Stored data

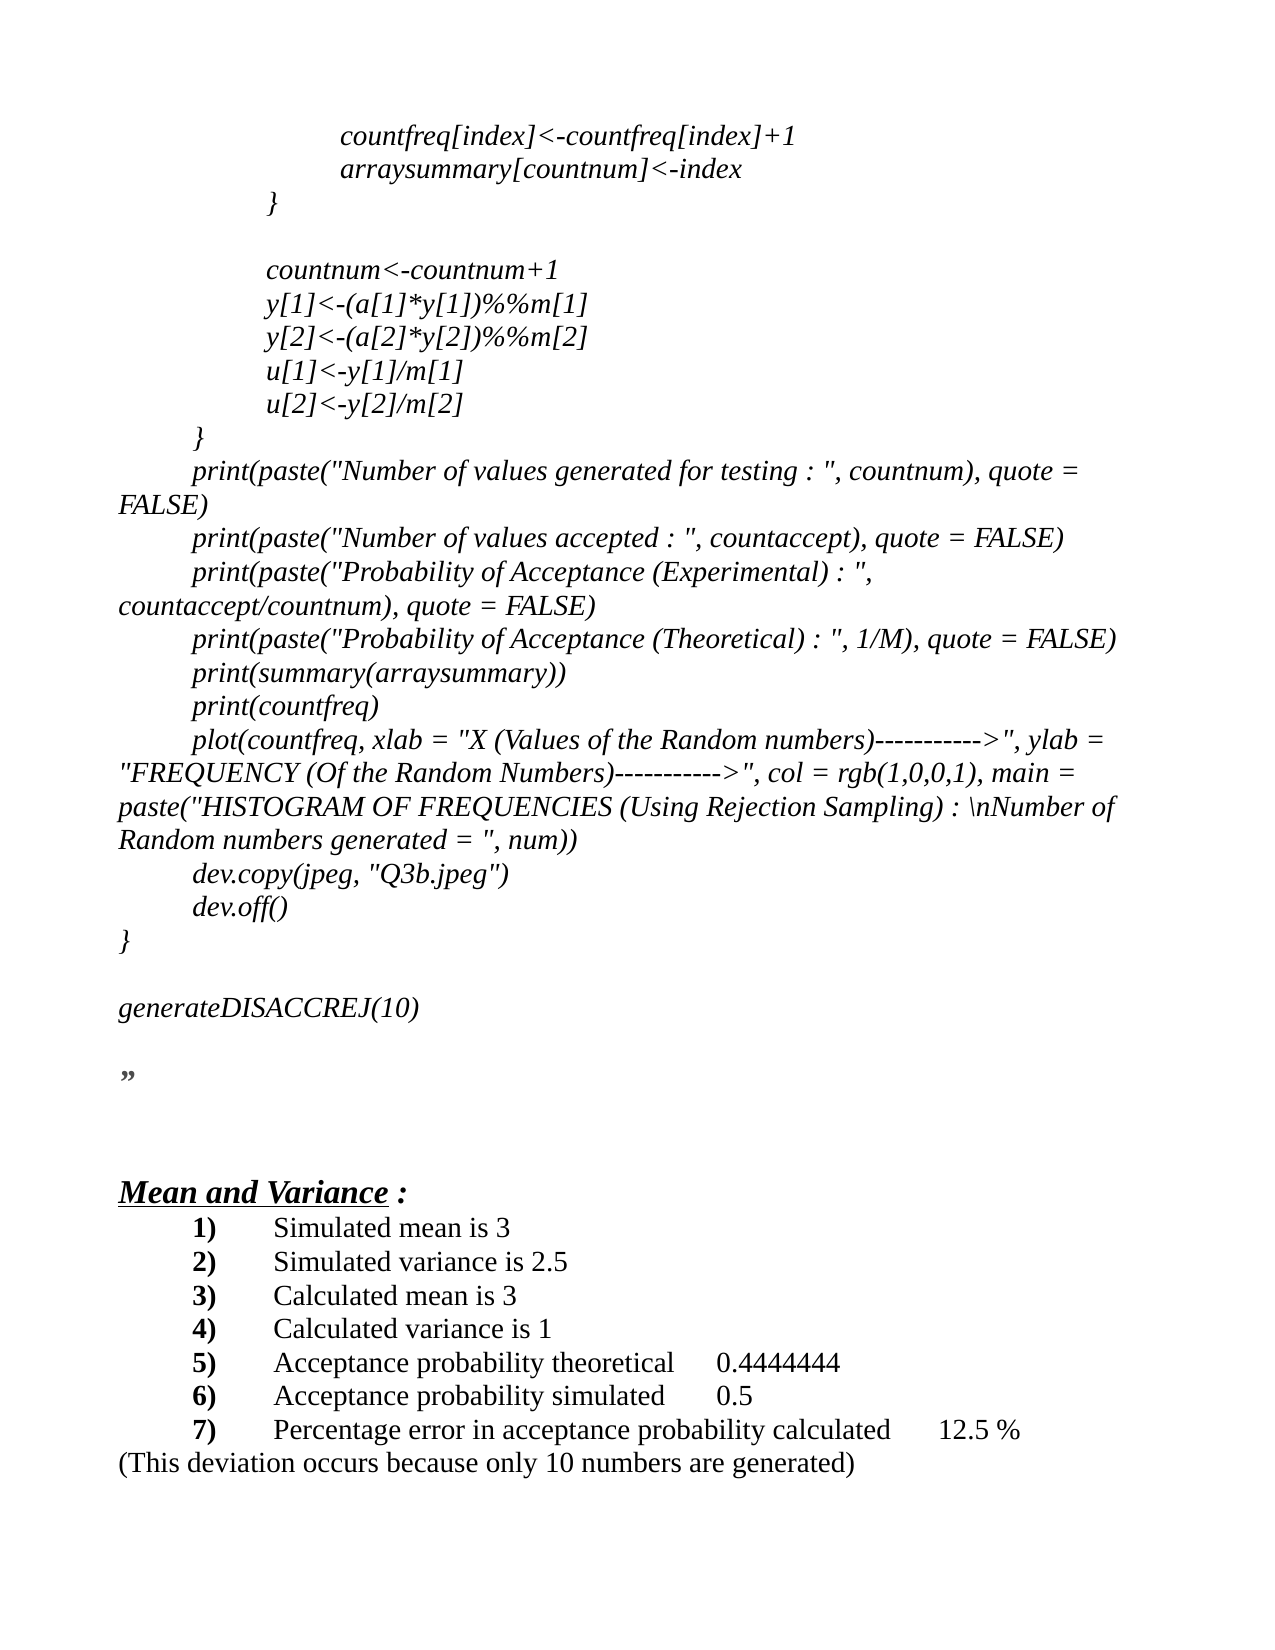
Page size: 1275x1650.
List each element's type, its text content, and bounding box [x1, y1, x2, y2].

text 4) Calculated variance is 1 [118, 1311, 1157, 1345]
text print(paste("Number of values accepted : ", countaccept), quote = FALSE) [118, 521, 1157, 554]
text plot(countfreq, xlab = "X (Values of the Random numbers)----------->", ylab = "FREQUENCY (Of the Random Numbers)----------->", col = rgb(1,0,0,1), main = paste("HISTOGRAM OF FREQUENCIES (Using Rejection Sampling) : \nNumber of Random numbers generated = ", num)) [118, 722, 1157, 856]
text y[1]<-(a[1]*y[1])%%m[1] [118, 286, 1157, 319]
text (This deviation occurs because only 10 numbers are generated) [118, 1445, 1157, 1479]
text dev.copy(jpeg, "Q3b.jpeg") [118, 856, 1157, 889]
text countnum<-countnum+1 [118, 252, 1157, 286]
text countfreq[index]<-countfreq[index]+1 [118, 118, 1157, 152]
text y[2]<-(a[2]*y[2])%%m[2] [118, 319, 1157, 353]
text 2) Simulated variance is 2.5 [118, 1244, 1157, 1278]
text 6) Acceptance probability simulated 0.5 [118, 1378, 1157, 1412]
text } [118, 185, 1157, 219]
text 7) Percentage error in acceptance probability calculated 12.5 % [118, 1412, 1157, 1445]
text print(paste("Probability of Acceptance (Theoretical) : ", 1/M), quote = FALSE) [118, 621, 1157, 655]
text print(countfreq) [118, 688, 1157, 722]
text 3) Calculated mean is 3 [118, 1278, 1157, 1311]
text 1) Simulated mean is 3 [118, 1211, 1157, 1244]
text u[1]<-y[1]/m[1] [118, 353, 1157, 386]
text } [118, 420, 1157, 453]
text 5) Acceptance probability theoretical 0.4444444 [118, 1345, 1157, 1378]
text print(paste("Probability of Acceptance (Experimental) : ", countaccept/countnum), quote = FALSE) [118, 554, 1157, 621]
text generateDISACCREJ(10) [118, 990, 1157, 1024]
text arraysummary[countnum]<-index [118, 152, 1157, 185]
text Mean and Variance : [118, 1172, 1157, 1211]
text dev.off() [118, 889, 1157, 923]
text u[2]<-y[2]/m[2] [118, 386, 1157, 420]
text print(summary(arraysummary)) [118, 655, 1157, 688]
text print(paste("Number of values generated for testing : ", countnum), quote = FALSE) [118, 453, 1157, 521]
text ” [118, 1062, 1157, 1100]
text } [118, 923, 1157, 957]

Written exercise »
Can you repeat all the lines with every "countaccept" replaced by "acceptedcount", leaving everything else unchanged and the pictures out?

Task output »
Page size: 1275x1650.
List each element's type, its text content, and bounding box [x1, y1, x2, y2].

text 4) Calculated variance is 1 [118, 1311, 1157, 1345]
text print(paste("Number of values accepted : ", acceptedcount), quote = FALSE) [118, 521, 1157, 554]
text plot(countfreq, xlab = "X (Values of the Random numbers)----------->", ylab = "FREQUENCY (Of the Random Numbers)----------->", col = rgb(1,0,0,1), main = paste("HISTOGRAM OF FREQUENCIES (Using Rejection Sampling) : \nNumber of Random numbers generated = ", num)) [118, 722, 1157, 856]
text y[1]<-(a[1]*y[1])%%m[1] [118, 286, 1157, 319]
text (This deviation occurs because only 10 numbers are generated) [118, 1445, 1157, 1479]
text dev.copy(jpeg, "Q3b.jpeg") [118, 856, 1157, 889]
text countnum<-countnum+1 [118, 252, 1157, 286]
text countfreq[index]<-countfreq[index]+1 [118, 118, 1157, 152]
text y[2]<-(a[2]*y[2])%%m[2] [118, 319, 1157, 353]
text 2) Simulated variance is 2.5 [118, 1244, 1157, 1278]
text 6) Acceptance probability simulated 0.5 [118, 1378, 1157, 1412]
text } [118, 185, 1157, 219]
text 7) Percentage error in acceptance probability calculated 12.5 % [118, 1412, 1157, 1445]
text print(paste("Probability of Acceptance (Theoretical) : ", 1/M), quote = FALSE) [118, 621, 1157, 655]
text print(countfreq) [118, 688, 1157, 722]
text 3) Calculated mean is 3 [118, 1278, 1157, 1311]
text 1) Simulated mean is 3 [118, 1211, 1157, 1244]
text u[1]<-y[1]/m[1] [118, 353, 1157, 386]
text } [118, 420, 1157, 453]
text 5) Acceptance probability theoretical 0.4444444 [118, 1345, 1157, 1378]
text print(paste("Probability of Acceptance (Experimental) : ", acceptedcount/countnum), quote = FALSE) [118, 554, 1157, 621]
text generateDISACCREJ(10) [118, 990, 1157, 1024]
text arraysummary[countnum]<-index [118, 152, 1157, 185]
text Mean and Variance : [118, 1172, 1157, 1211]
text dev.off() [118, 889, 1157, 923]
text u[2]<-y[2]/m[2] [118, 386, 1157, 420]
text print(summary(arraysummary)) [118, 655, 1157, 688]
text print(paste("Number of values generated for testing : ", countnum), quote = FALSE) [118, 453, 1157, 521]
text ” [118, 1062, 1157, 1100]
text } [118, 923, 1157, 957]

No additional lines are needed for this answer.